Innovation has an important role in economic growth. Most countries with better levels of innovation and technological development have better economic growth. On the contrary, countries with low levels of innovation have worse economic growth.Those of us who have consulted history know all too well that technology and innovation encourage high economic growth for countries that had high innovation.United States of America is a great example in today’s history while industrial revolution in England is a past example. Back then, it was begun from the use of steam power yarn spinning machines that spread from England to mainland Europe and America. Furthermore, the industrial revolution was followed by the use of machines in various productions.The industrial revolution had an impact on the supply of goods. Goods were cheaper, more abundant. In addition, the industrial revolutionary made trade capacity widely available. The effect of the industrial revolutionary was wider after the invention of the telegraph and telephone that connected Europe and America.

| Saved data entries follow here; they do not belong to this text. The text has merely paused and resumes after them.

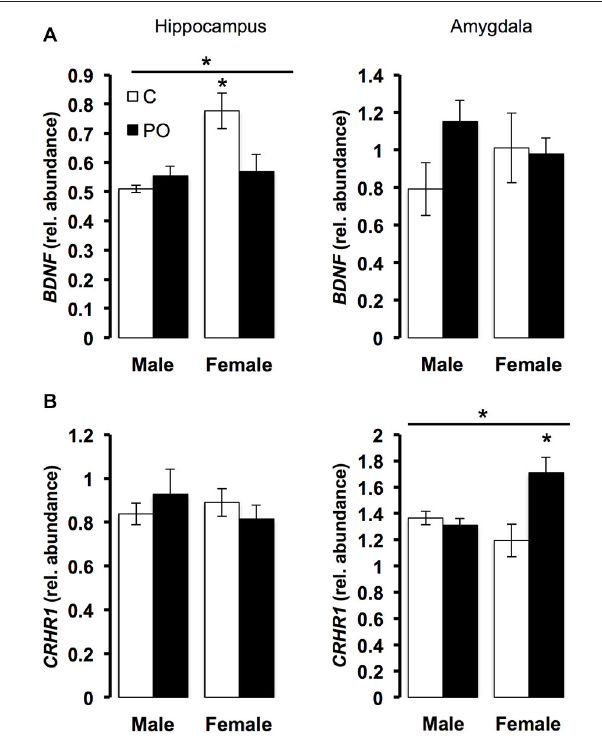
FIGURE 5 | Prenatal exposure to predator odor leads to differences in transcript abundance in the hippocampus and amygdala of the adult offspring . C, control; PO, offspring of predator odor exposed dams. Respectively, hippocampal and amygdala BDNF (A) and CRHR1 (B) transcript relative abundance corrected using YWHAZ transcript level. Data are average ± SEM. Bars, * P ≤ 0.05, main effect of maternal predator odor exposure; * P ≤ 0.05, post hoc comparison within sex.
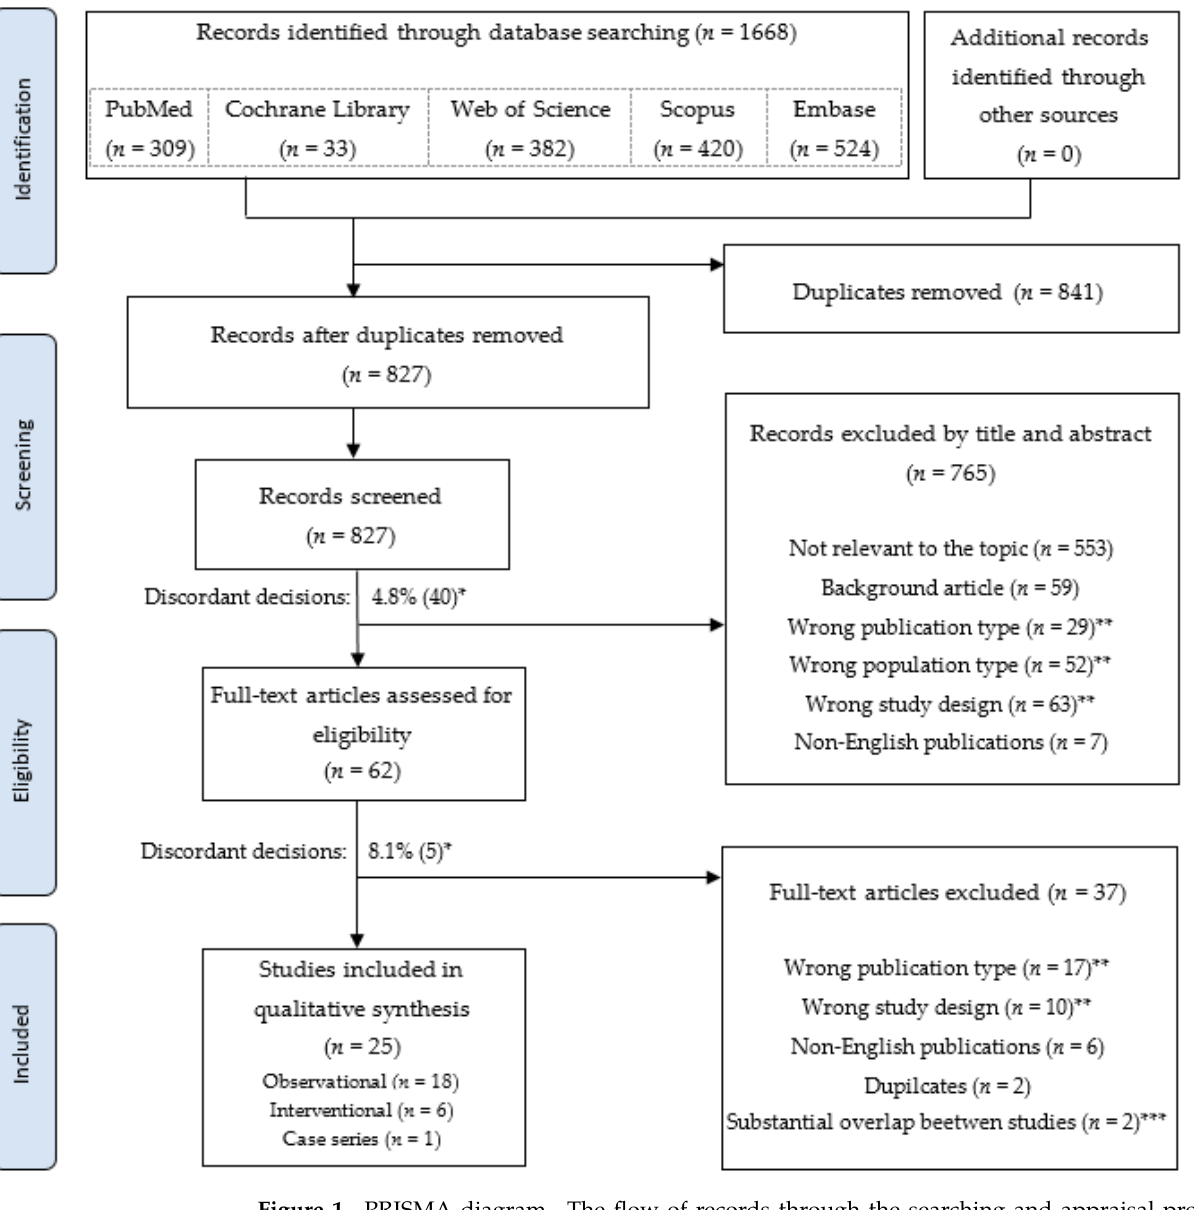
Figure 1. PRISMA diagram. The flow of records through the searching and appraisal process. * percent (number) of discordant decisions between investigators, resolved by consensus. ** according to the criteria presented in Table 1. *** based on additional data obtained from the author.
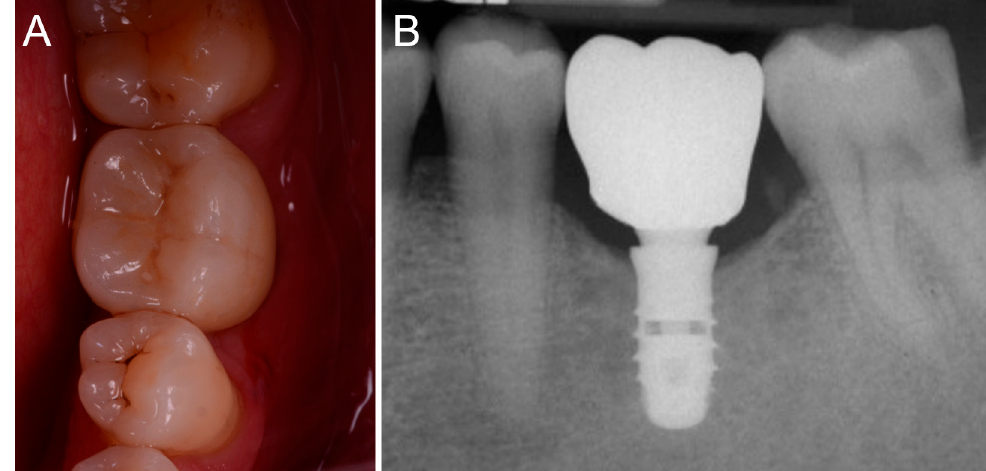
Figure 13. Delivery of the final crown (DONE2). ( A ) clinical view; ( B ) endoral periapical radiograph of the final restoration.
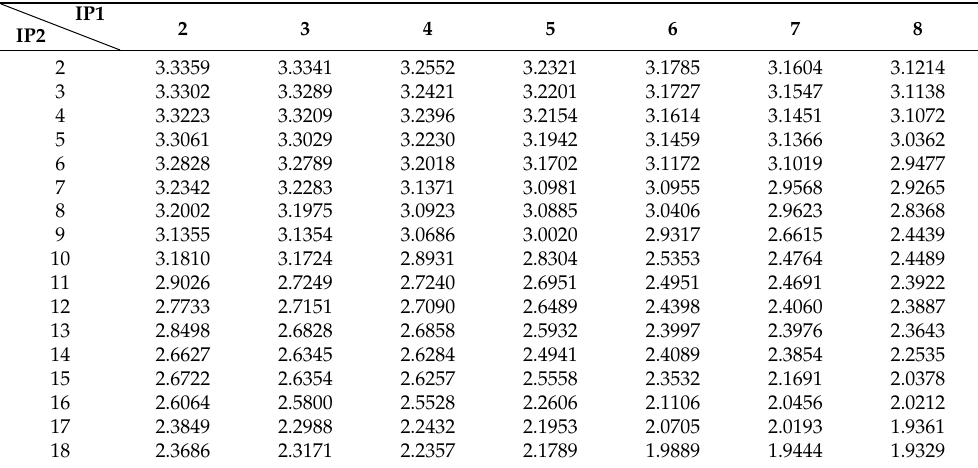
Table 4. The root-mean-square error ( RMSE , mm) between the hindcast amplitudes obtained by the EHA and the primary values with different numbers of IPs for the 8.85-year cycle at Boston.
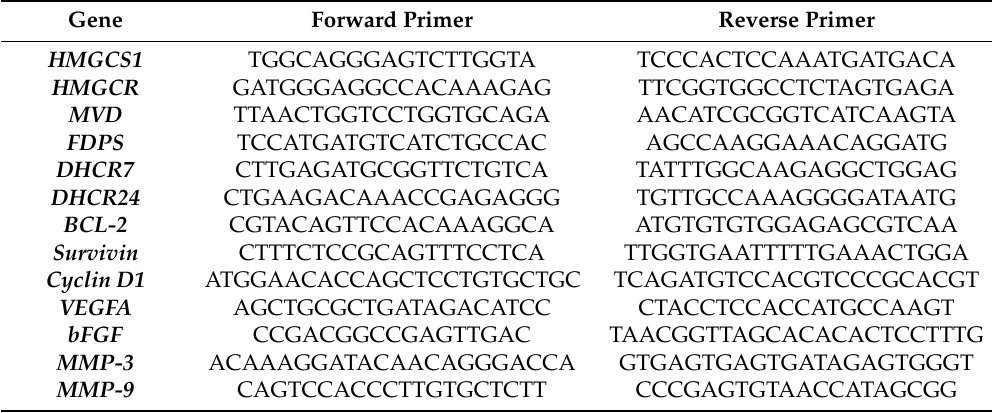
Table 1. Primer sequences for quantitative real-time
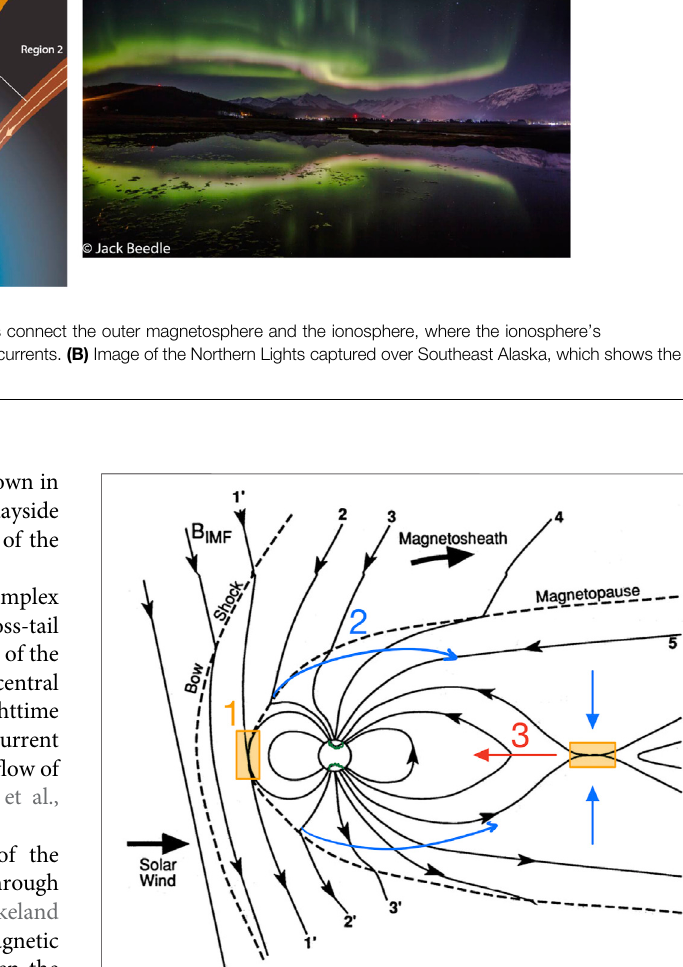
FIGURE 13 | Diagram showing the loading of energy from magnetic reconnection in the magnetopause into the magnetotail, which then causes magnetic reconnection in the tail, and unloads the stored energyinto the inner magnetosphere. As a cycle this follows the following points: (1) reconnectionoccursonthedaysidemagnetopause, (2) Fieldlinesandplasma convect across the polar cap, loading energy into the magnetotail, and (3) once enough energy is loaded into the tail, reconnection occurs, which sends plasma towards the Earth. Base fi gure from Eastwood et al. (2017), diagram edited to show main points and colored paths. This image was distributed under the https://creativecommons.org/licenses/by/4.0/legalcode Creative Commons Attribution 2.0 International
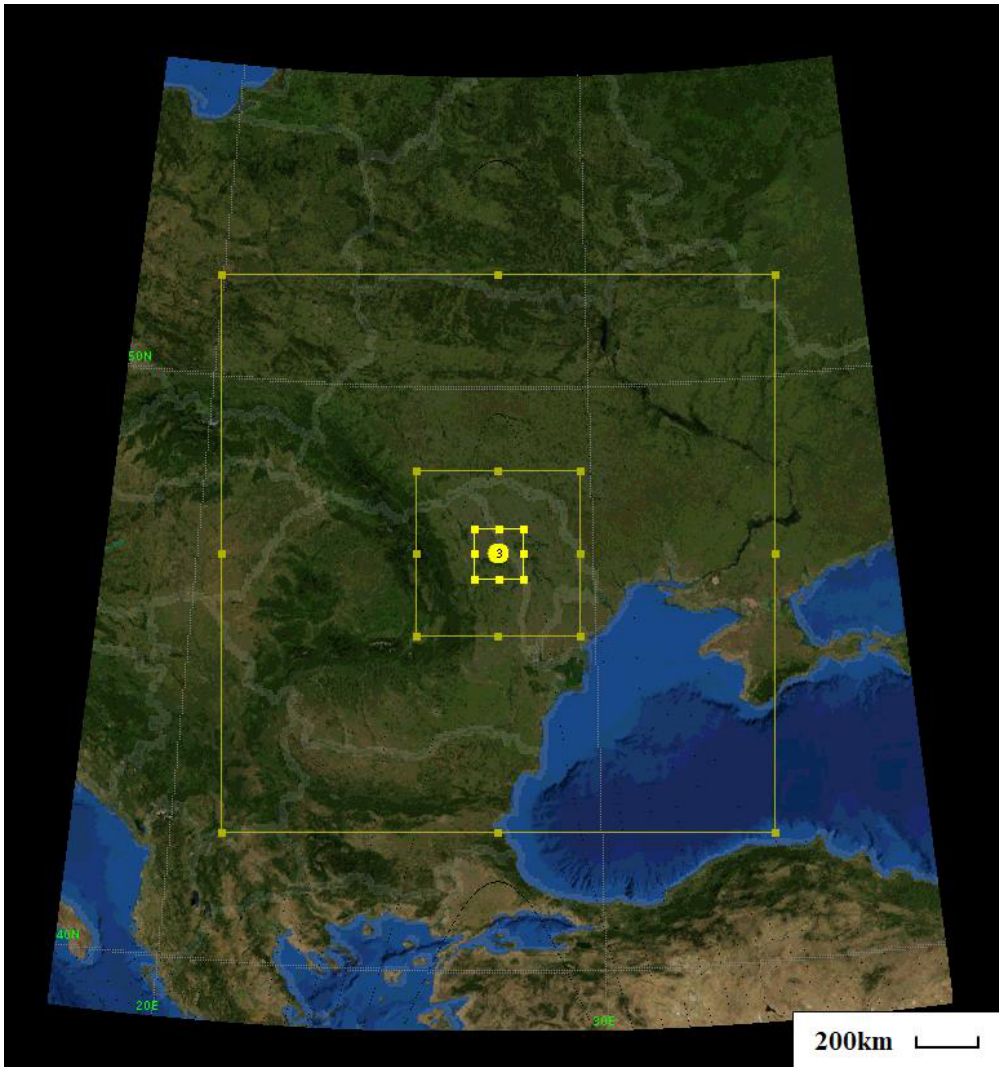
Figure 1. Three nested model domains used in this study (yellow lines). 1st nest: contains the entirety of Romania and Republic of Moldova, along with the area around it and sections of neighboring countries. 2nd nest: contains larger Moldova and Bucovina region of Romania, and the majority of the Republic of Moldova. 3rd nest: contains area around the city of Iași . Number 3 (in yellow circle) represents the city of Iași.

The success of countries such as U.S , Finland and Japan proves that innovation contributes to the growth of the economy.Thanks to the Meiji Restoration that began in 1868, Japan opened their country from previous self-imposed isolation.One of the policies of the Meiji government at the time was a massive adoption of technology from the European mainland.Although Kenya is a shining example in Africa on how innovation can bring growth and development,thanks to M-Pesa revolution, the level of technological development and innovation in Kenya is still low.This is one of the explanations as to why the Kenyan economy is still driven by consumption, rather than by production.Levels of innovation in Kenya can be measured from the proportion of total funding for research and development for both public and private to gross domestic product and the number of patents, the lack of reliable researchers, weak synergy between relevant institutions government, universities, industries and institutions funding research in the implementation of research.
Currently, Kenya is one of the countries with a very small amount of funding for research, reaching only less than 1 percent of GDP in 2013. This amount did not change much from the estimated 0.5 percent of GDP spending in 2015-2016 national budget. Compare that with the Japanese research budget in 2014 averaged 3.4 percent of GDP, the United States allocated 2.8 percent of GDP while Singapore which had the same economic might with Kenya in early 1960s ranged 2.7 percent according to data available on Global R & D Funding Forecast 2014.The number of patents in Kenya is also very low, totaling only less than ten, compared with 50,990 in Japan last year. In the first ten months of this year, Kenya recorded only less than five patents according to World Intellectual Property organisation.In order to increase the power of innovation in Kenya, the government of President Uhuru Kenyatta must facilitate the flow of technology and the flow of public information needed by stakeholders consisting of technology developers meaning the academia, technology users who are also producers of goods and services and more important the government.